Direct marketers follow as many people in bulk as they can without being
flagged as spam, a small percentage automatically follow them back, everyone
else gets bulk unfollowed, repeat. By doing this you can eventually accumulate
an account with thousands of followers which you can then pump commercial
messages to. The system works but it's a volume game - if you can't automate
the process, you can't make enough money for your time. By breaking tools that
enable mass unfollowing, Twitter makes the automation harder and therefore
fights spam.

ManageTwitter almost certainly knows this.

------
adrianwaj
All ManageTwitter need to do is remove SelectAll as Twitter want and replace
it with individual selection upon mouseover, which is still pretty quick.

BaitCrunch title regardless

------
Tichy
Crap, I really like Twitter, but as it turns out, depending on a third party
for your app, you are depending on a third party.
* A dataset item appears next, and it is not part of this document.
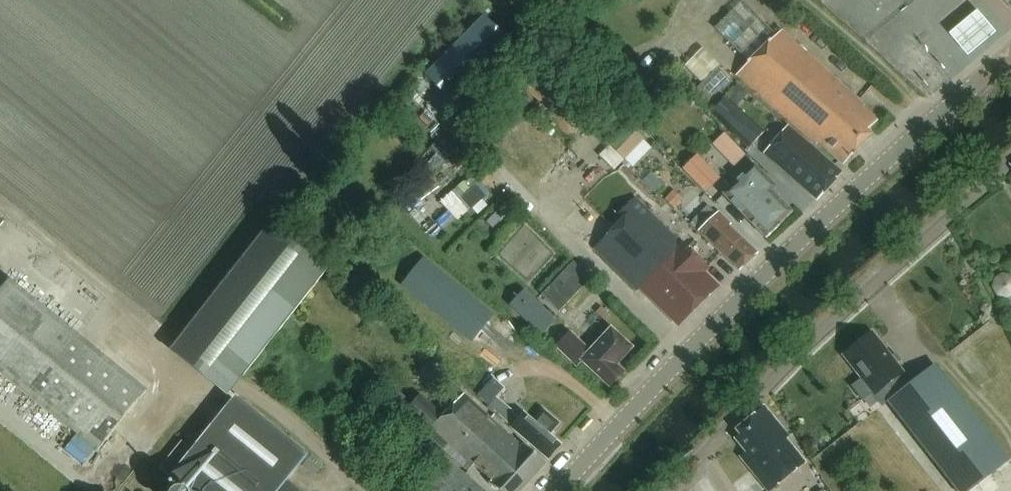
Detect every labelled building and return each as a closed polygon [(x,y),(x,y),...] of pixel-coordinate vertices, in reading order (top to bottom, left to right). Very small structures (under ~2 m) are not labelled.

Twitter might turn out to be
not much better than Apple in that regard :-(

------
alexro
I don't understand the problem at all. Why would you follow so many crappy
people that then you want to unfollow them in bulk?

Thinking about this makes Twitter sound right

------
shadowsun7
There's a simple solution to this: acquire ManageTwitter, and then find a
clever way to integrate this to the core service (with controls that Twitter
approves of).